Monday, February 4, 2013

Hold the Superbowl, pass the nachos.


I had an awesome time with the people from Center City Church last night. I am honored to call you my church family.

Also, those were the best nachos I have ever had. I literally dreamed of their superior tastiness.

Now here are my thoughts on my first official Superbowl:
Disapproving turtle disapproves. 

I tried to watch the game for a full five minutes. I tried to be interested. I dare say that I gave it the old college try, but I dropped out of that too, so there's that. The game itself is full of confusion and pausing. I have concluded that I am not a fan, but I do so adore watching grown people get weird about something. That was a hoot. (Get excited about something, friends, even if it's a lame sport.)

My next qualm were they righteously inappropriate ads that broke up an already broken game. For the love of Susan B. Anthony! Tell me how the food taste, don't give me a crotch shot of some near naked dame eatin' a burger. Jeepers. Almost every ad was full of hyper sexual images and complete degradation of women. If sex sells, friends, I am no longer buying. I know how the word "feminist" strikes fear into the hearts of most of my friends (and probably even my husband), but feminism is needed until ads like that no longer exist. I am ashamed of what is allowed on air and appalled that my children have to grow up in a world where women are portrayed as replaceable commodities. I could go into a full feminist tirade here, but I will spare you all, because I like you. Just know: I am not buying it, Mr. Media.

And then there was the half time show. I like my entertainment to mean something; I like it to matter. I don't hide the fact that I don't get Beyonce or her music. She can sing, yes, but so can Susan Boyle. Friends, last night's "show," that was not talent. That's jiggly bits in a bustier. Expect more from your favorite artist than just sweating shaking. Make better entertainment choices, friends.

I enjoyed the fellowship and laughs with my  dear friends and the food was plentiful and most delicious. However, if the actual Superbowl (game/ads/halftime) is considered an American pastime - I will cheerfully pass time elsewhere. Like in the other room, eating nachos and chatting with awesome people.

Thursday, January 3, 2013

The Fernando Ritardando Method.

Fernando Ritardando is my Furby. I came up with this jargon, but I named it after him. (No, a Furby will not life coach you.)

First, Mr. Ritardando and I would like to say: Happy New Year. Or Noo-loo New Year, if you are down with Furbish.

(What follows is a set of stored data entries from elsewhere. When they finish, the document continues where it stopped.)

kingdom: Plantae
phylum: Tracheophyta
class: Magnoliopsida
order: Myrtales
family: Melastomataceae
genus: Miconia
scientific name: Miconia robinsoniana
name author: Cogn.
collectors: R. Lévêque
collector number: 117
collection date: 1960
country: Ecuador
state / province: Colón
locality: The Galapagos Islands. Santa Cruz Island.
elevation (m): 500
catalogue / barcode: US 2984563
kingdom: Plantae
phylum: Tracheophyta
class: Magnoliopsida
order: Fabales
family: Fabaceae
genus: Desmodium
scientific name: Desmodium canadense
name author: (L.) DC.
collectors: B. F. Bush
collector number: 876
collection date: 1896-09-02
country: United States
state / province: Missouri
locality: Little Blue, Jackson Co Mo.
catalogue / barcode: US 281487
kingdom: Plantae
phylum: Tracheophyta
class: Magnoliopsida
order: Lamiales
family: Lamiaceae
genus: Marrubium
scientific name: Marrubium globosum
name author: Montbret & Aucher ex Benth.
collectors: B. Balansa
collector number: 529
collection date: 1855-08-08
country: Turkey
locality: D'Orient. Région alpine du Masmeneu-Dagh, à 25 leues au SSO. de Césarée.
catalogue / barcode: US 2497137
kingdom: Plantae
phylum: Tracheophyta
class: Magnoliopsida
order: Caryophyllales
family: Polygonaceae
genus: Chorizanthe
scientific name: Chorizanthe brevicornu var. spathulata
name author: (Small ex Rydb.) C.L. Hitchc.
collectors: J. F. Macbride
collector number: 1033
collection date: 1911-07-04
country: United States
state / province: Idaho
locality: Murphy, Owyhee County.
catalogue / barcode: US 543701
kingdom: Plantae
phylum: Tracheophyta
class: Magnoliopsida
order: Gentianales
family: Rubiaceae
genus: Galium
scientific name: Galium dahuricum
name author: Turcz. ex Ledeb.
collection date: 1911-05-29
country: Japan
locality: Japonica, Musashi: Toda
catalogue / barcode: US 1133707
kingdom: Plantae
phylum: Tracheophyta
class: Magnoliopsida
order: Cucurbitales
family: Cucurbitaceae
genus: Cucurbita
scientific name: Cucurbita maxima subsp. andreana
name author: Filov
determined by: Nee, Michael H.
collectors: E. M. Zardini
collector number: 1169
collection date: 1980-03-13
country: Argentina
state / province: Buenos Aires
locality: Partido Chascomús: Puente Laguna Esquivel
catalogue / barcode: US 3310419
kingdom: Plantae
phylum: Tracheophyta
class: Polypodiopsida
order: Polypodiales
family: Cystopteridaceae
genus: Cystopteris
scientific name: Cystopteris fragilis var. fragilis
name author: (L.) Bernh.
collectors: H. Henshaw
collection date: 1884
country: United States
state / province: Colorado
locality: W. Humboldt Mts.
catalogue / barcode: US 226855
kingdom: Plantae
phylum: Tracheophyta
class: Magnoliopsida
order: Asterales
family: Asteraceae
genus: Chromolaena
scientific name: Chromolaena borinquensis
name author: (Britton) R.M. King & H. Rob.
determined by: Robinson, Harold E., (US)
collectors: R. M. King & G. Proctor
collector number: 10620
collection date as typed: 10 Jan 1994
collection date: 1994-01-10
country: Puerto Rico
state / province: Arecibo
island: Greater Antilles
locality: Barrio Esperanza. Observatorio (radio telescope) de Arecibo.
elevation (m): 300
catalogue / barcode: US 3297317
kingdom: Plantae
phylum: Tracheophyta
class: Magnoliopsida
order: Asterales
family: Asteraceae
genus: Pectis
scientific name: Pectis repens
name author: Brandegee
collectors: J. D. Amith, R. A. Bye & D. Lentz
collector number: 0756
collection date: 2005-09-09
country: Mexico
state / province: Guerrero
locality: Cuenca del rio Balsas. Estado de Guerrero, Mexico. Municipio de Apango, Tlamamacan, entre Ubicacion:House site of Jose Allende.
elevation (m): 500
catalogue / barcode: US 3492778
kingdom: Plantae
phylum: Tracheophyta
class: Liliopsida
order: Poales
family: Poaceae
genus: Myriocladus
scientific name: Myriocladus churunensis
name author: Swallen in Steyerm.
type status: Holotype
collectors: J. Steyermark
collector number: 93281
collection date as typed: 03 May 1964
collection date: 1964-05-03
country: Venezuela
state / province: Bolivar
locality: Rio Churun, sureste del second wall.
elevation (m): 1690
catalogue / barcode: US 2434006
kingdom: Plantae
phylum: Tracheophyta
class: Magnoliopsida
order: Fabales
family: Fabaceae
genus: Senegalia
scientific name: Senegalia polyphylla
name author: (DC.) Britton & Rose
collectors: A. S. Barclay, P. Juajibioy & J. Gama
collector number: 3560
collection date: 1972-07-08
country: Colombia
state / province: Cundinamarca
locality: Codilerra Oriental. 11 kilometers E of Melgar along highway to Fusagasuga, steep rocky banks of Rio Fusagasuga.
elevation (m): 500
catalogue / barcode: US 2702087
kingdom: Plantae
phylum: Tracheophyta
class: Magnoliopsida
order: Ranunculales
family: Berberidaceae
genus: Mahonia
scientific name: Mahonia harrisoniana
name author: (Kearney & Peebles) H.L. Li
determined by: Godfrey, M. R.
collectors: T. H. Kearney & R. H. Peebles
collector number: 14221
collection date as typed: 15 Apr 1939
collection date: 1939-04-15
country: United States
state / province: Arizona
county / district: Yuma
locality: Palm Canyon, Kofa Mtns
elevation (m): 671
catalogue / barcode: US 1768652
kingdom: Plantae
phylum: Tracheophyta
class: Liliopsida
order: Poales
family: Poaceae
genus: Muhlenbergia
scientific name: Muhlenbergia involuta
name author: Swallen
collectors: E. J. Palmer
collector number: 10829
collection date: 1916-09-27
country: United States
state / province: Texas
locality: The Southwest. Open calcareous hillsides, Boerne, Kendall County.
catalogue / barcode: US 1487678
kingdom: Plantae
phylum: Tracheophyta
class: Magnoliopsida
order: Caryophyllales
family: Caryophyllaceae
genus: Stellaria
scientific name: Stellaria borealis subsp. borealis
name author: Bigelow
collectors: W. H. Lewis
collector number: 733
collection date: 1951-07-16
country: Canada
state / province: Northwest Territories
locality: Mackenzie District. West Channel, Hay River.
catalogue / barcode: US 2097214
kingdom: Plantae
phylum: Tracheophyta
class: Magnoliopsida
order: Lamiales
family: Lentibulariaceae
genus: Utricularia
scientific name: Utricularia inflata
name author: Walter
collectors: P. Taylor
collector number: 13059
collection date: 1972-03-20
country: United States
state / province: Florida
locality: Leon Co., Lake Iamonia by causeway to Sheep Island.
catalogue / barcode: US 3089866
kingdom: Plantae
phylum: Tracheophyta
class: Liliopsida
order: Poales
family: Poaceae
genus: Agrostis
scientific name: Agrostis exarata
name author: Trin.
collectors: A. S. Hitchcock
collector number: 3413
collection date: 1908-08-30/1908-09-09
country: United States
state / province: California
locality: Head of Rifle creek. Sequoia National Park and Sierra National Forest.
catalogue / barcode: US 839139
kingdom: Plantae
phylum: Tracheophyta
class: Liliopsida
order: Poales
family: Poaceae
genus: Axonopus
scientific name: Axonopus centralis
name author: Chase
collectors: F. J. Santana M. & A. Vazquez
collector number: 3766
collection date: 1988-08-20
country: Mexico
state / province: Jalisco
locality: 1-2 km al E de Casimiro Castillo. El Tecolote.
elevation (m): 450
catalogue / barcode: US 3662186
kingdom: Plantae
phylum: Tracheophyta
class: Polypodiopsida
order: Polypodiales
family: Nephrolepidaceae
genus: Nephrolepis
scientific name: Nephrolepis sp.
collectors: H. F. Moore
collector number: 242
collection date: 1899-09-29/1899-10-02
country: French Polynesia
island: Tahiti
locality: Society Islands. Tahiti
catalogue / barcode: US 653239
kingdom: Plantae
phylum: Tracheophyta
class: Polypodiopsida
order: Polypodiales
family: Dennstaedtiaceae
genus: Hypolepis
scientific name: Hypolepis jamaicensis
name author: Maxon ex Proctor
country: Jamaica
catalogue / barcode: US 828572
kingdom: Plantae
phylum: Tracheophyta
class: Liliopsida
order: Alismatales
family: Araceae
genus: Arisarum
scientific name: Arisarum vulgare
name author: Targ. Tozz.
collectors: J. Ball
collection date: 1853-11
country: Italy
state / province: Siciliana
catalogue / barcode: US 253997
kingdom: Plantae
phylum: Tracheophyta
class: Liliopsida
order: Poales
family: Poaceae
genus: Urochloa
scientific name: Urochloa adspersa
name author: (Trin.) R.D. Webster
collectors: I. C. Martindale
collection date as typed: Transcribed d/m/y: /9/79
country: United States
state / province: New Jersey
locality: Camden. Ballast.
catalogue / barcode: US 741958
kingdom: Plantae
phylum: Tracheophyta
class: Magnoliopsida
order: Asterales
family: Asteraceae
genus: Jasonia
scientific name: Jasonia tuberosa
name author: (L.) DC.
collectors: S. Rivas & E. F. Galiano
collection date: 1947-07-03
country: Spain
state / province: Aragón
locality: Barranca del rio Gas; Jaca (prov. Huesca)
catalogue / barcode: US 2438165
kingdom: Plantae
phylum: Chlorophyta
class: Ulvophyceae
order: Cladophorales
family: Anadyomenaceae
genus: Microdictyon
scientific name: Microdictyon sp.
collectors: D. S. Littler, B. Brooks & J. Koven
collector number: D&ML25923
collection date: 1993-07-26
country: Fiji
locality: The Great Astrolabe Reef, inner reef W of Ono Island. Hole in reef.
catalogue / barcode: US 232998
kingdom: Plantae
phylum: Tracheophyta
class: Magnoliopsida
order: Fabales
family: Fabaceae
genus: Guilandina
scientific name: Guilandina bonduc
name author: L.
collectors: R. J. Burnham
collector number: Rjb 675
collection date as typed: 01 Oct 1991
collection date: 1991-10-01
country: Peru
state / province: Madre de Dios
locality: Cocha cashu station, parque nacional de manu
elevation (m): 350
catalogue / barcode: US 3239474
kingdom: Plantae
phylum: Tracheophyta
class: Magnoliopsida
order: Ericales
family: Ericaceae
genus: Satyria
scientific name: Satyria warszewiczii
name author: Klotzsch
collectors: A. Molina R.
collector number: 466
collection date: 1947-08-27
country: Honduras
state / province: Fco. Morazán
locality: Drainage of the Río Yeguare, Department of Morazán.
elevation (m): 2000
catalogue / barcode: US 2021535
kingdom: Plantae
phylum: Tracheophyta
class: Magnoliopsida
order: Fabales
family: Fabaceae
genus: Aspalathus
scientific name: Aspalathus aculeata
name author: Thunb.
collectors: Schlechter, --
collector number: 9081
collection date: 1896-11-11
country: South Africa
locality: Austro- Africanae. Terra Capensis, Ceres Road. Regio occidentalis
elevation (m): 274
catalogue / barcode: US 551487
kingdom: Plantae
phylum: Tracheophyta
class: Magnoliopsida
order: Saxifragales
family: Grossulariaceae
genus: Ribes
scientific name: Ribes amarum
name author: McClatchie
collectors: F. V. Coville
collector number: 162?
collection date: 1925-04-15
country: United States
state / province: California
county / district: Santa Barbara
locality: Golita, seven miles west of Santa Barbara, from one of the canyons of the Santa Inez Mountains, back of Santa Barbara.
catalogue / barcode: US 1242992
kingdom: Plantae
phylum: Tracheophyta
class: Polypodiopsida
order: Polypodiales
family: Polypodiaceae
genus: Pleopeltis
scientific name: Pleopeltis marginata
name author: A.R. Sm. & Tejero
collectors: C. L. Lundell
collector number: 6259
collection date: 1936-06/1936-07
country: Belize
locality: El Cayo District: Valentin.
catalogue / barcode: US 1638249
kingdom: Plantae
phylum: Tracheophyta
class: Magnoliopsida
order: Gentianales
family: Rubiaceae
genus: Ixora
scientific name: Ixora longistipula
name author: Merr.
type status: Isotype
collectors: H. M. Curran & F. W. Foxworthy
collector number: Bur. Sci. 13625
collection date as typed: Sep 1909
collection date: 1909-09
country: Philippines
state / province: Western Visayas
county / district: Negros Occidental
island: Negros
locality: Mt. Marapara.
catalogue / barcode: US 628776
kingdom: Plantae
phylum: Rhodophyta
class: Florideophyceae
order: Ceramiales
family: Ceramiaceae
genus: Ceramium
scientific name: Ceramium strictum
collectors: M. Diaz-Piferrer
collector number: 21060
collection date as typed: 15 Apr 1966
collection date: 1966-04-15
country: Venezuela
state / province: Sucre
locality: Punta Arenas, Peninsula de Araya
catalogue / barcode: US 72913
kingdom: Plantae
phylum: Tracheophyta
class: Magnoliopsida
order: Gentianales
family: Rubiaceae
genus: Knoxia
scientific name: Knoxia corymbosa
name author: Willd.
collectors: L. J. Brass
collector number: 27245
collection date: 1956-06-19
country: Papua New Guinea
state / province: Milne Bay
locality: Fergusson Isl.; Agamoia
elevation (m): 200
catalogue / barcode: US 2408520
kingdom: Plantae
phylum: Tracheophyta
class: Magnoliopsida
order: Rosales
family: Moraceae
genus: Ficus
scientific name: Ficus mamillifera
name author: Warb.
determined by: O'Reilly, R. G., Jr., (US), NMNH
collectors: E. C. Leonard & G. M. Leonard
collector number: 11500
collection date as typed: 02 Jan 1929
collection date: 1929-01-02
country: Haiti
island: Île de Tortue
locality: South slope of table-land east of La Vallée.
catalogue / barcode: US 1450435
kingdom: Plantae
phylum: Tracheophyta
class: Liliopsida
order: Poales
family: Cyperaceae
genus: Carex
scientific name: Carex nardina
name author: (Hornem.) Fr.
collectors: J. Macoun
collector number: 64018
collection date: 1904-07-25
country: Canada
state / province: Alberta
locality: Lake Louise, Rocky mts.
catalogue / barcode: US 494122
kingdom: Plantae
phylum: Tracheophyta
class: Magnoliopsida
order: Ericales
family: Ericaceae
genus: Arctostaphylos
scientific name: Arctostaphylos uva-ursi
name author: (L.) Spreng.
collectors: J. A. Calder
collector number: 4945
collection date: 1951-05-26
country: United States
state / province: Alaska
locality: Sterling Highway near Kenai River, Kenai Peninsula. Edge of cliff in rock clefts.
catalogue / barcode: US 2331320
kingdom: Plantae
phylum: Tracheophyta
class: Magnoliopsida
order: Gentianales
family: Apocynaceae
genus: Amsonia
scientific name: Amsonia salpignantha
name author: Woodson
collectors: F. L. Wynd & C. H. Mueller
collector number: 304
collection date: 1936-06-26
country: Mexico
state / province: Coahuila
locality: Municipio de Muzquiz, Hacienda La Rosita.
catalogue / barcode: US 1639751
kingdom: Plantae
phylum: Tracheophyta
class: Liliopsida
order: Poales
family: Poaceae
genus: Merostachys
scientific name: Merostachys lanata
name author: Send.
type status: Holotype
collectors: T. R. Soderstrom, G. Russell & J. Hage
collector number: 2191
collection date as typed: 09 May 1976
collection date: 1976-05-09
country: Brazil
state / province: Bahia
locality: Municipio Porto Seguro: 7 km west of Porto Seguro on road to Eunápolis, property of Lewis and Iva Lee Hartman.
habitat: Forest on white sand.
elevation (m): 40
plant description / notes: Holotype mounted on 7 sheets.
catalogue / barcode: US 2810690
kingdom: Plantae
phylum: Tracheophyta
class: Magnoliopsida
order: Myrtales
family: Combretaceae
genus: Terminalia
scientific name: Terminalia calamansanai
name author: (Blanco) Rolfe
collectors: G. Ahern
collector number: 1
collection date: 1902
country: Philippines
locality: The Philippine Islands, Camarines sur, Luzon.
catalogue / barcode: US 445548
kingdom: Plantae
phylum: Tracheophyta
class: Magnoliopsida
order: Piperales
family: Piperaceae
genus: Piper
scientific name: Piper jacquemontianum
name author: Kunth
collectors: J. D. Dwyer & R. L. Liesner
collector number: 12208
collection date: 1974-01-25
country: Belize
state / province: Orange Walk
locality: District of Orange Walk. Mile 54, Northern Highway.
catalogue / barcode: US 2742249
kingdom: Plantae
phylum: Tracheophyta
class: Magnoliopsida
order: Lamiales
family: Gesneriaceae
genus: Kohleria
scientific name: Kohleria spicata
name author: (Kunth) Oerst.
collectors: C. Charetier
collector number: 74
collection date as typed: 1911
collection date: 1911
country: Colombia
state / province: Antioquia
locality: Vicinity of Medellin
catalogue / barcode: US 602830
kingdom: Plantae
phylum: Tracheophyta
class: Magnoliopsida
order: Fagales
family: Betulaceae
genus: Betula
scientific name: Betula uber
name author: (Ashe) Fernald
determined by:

Anyway, this is The Frenando Ritardando Method for a happier year:
Pray more.
Post less.
Be kind.
Read more.
Turn off the news.
Hug more. Or as Fernando would say, "May-lah koh-koh.)
Turn off phone while with people.
Feel fancy.
Pray Psalms over my children.
Pray Proverbs for my husband.
Share good news - Not stories that made you mad.
Forgive.
Finish a puzzle.
Sing.
Sew more.
Listen to more Aquabats, Five Iron Frenzy, and Fun.
Make choices to help others.
Be thankful.
Be thankful you're not "Keeping Up" with any reality star. (Don't make fun of your friends that do.)
Go outside more. Get dirty.
Take longer baths.
Practice patience.
Dance.
Make someone wonder.
Have hope even when it doesn't make sense.
Be a comforting spirit to be around.
Fix it rather than fuss about it.
Do what you were told. Don't worry what the other jerks are doing.
And whenever you want to post your opinion about politics - Talk to a Furby instead.

13 is going to be delicious, my genius noo-lahs.